MECCA, California – On a sunny December day near the shores of the Salton Sea, three agencies signed an agreement to collaborate on ways to aid the ailing lake.
Representatives with the U.S. Army Corps of Engineers Los Angeles District, California Department of Water Resources and the Salton Sea Authority signed a cost-share agreement during a Dec. 16 outdoor ceremony at the North Shore Yacht Club in Mecca.
The agreement launches the “Imperial Streams Salton Sea and Tributaries Feasibility Study,” a $3-million, three-year study aimed at identifying potential ecosystem, flood-risk management or other land- and water-resource projects and actions for the long-term restoration of the sea.
“This is an opportunity to develop viable and innovative solutions, in collaboration with our partners, for the Salton Sea community and its surrounding area,” said Col. Julie Balten, commander of the Corps’ Los Angeles District. “We are excited to sign the agreement as it solidifies our commitment to this community and its people to gather information, define problems and opportunities, and potentially recommend federal restoration projects at the Salton Sea.”
The Salton Sea is facing multiple challenges. With decreased inflow, the lake is shrinking and rising in salinity. As a result, thousands of acres of lakebed are being exposed, and habitat has greatly diminished.
The Corps received funding to initiate and complete the study through the 2022 Bipartisan Infrastructure Law. The agreement allows the Corps and its partners to split the cost of the study and work collaboratively on possible solutions.
“When we talk about the crucial times of investment in our nation’s environment and water resource infrastructure, this study helps us to identify that path forward,” said Brig. Gen. Antoinette Gant, commander of the Corps’ South Pacific Division, which oversees the Corps’ LA District.
The federal funding reflects the administration’s focus and priorities, Gant said, as it targets investments in the nation’s water resources infrastructure, including the restoration of aquatic ecosystems.
“Today’s signing is the culmination of several years of work to bring together federal, state and local resources, at a significant level, to advance the long-term sustainable projects at the sea,” said G. Patrick O’Dowd, executive director of the Salton Sea Authority.
In addition to looking at ways to improve public health and the ecosystem of the sea, the study also will build on the Salton Sea Management Program’s Long-Range Plan document, released as a draft for public comment Dec. 15.
The draft Salton Sea Long-Range Plan was developed with support from tribal leadership, community-based organizations and local, state and federal agencies. It organizes public input into a framework that provides a foundation for the feasibility study and associated environmental review process.
“This long-range plan combines the collective guidance from these partners to develop a science-based evaluation framework for potential restoration actions for the sea,” said Cindy Messer, chief deputy director, California Department of Water Resources.
During the feasibility study, the Corps and its partners will evaluate several alternatives to come up with the best solution for the sea.
Gant emphasized the solution is not a one-size-fits-all approach, and that the Corps is here to listen. She also noted with this new study and partnership, there is an opportunity to combat the effects of climate change – not only at a local and regional level, but potentially at a national level.

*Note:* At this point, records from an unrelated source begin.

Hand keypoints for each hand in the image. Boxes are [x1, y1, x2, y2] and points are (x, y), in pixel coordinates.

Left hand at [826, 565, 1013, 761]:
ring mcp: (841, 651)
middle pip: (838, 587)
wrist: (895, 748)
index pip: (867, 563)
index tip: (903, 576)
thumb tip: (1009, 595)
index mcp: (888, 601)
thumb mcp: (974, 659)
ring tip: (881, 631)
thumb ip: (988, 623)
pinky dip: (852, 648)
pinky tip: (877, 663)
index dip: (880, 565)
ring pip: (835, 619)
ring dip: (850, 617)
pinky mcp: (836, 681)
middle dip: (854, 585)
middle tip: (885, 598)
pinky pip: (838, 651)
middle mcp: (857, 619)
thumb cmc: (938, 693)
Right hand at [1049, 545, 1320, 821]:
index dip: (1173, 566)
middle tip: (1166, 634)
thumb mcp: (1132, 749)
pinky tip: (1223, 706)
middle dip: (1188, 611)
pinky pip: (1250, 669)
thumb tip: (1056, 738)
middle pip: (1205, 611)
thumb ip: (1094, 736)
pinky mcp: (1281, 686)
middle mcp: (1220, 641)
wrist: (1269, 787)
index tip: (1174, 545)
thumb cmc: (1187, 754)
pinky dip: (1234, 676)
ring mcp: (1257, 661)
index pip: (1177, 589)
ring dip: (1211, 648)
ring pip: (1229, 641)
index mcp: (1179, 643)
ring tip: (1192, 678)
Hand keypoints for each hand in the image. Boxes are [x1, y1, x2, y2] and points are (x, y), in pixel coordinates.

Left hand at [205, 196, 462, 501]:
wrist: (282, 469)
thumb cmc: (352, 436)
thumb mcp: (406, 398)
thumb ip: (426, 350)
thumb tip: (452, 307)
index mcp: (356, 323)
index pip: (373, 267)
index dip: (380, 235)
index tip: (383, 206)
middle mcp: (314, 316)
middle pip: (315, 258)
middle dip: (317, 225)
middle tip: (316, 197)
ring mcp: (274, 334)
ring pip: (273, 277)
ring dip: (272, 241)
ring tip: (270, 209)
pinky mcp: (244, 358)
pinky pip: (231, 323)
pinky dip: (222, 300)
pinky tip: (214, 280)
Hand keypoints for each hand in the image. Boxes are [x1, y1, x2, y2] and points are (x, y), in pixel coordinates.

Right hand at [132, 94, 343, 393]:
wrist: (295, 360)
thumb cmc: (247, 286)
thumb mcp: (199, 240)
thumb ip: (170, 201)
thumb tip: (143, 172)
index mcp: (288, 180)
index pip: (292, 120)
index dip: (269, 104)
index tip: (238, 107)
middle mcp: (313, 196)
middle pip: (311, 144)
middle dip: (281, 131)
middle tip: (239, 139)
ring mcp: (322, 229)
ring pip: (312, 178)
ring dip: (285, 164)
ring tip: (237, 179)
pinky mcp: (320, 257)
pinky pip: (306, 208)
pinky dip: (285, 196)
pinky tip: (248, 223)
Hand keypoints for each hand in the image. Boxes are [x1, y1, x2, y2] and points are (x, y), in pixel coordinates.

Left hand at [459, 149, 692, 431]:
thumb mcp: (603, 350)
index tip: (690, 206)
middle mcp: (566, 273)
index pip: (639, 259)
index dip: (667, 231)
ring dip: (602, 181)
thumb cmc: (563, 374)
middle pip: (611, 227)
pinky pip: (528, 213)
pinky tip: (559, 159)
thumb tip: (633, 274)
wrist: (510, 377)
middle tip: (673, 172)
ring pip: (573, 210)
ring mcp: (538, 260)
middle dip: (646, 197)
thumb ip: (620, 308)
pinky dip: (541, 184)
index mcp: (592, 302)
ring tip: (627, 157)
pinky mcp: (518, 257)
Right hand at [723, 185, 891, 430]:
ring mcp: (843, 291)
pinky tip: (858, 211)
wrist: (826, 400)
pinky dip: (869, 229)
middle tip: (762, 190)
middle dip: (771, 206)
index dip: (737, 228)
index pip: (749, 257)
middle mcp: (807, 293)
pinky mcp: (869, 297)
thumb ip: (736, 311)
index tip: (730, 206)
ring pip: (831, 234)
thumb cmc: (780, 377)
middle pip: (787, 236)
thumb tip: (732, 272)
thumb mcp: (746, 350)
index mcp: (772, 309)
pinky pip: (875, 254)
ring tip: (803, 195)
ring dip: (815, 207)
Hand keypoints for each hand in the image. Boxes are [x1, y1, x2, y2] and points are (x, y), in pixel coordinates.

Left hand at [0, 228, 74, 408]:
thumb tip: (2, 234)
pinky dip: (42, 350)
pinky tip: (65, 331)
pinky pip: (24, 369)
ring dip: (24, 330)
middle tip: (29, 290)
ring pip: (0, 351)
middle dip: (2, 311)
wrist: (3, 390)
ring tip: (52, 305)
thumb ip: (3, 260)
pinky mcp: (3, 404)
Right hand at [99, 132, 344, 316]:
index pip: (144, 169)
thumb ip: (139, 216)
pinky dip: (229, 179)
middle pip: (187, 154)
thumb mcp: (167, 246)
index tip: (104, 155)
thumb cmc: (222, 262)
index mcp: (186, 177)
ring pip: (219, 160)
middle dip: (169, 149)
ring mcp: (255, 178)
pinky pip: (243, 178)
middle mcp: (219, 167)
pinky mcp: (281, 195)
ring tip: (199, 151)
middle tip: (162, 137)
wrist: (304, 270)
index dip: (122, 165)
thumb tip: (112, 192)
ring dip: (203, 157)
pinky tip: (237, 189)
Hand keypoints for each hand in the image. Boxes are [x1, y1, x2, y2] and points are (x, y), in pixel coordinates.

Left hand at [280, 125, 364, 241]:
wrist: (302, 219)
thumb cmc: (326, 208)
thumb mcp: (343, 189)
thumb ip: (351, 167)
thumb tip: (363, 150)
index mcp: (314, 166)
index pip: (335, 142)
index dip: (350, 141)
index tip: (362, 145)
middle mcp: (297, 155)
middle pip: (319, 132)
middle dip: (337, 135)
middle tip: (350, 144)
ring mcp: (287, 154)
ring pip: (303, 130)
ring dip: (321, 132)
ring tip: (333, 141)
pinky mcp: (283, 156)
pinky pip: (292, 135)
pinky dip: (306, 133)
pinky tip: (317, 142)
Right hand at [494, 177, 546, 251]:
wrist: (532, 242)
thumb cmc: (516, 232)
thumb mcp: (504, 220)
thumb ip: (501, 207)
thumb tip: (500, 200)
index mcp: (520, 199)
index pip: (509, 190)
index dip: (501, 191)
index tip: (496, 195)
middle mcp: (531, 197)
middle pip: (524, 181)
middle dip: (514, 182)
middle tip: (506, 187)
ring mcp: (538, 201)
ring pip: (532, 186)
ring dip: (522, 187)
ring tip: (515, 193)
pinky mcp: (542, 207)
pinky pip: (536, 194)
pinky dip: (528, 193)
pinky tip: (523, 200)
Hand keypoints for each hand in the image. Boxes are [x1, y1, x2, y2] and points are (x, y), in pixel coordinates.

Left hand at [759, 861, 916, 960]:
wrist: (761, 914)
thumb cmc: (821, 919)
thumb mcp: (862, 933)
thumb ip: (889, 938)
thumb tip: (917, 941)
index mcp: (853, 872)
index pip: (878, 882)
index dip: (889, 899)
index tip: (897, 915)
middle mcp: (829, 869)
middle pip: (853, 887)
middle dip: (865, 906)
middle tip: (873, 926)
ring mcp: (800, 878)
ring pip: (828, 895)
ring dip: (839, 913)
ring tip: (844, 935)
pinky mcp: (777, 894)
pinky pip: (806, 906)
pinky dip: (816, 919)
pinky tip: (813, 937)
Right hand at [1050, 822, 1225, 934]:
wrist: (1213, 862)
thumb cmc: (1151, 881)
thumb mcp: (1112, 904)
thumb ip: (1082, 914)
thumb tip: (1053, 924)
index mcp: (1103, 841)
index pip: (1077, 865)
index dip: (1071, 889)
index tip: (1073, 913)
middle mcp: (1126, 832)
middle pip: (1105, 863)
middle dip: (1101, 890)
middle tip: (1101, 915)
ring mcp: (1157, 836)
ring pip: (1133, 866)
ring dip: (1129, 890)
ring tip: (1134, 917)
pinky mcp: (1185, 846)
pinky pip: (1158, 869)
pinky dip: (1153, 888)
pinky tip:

“With the advancement of technology and design, along with the collaboration and commitment of knowledgeable partners, we have the power to create innovative solutions for our nation’s toughest challenges, and this is definitely one of them,” she said.
First, and foremost, Gant said, this study really is about putting people first.
“It’s about finding the viable solutions to allow us to improve the health, as well as the safety and the environment of those who live here, who work in this area, and the people who will visit the Salton Sea in the future. More importantly, the people who were the ancestors here, who raised their families here … and the future generations. That really is what this study is all about.”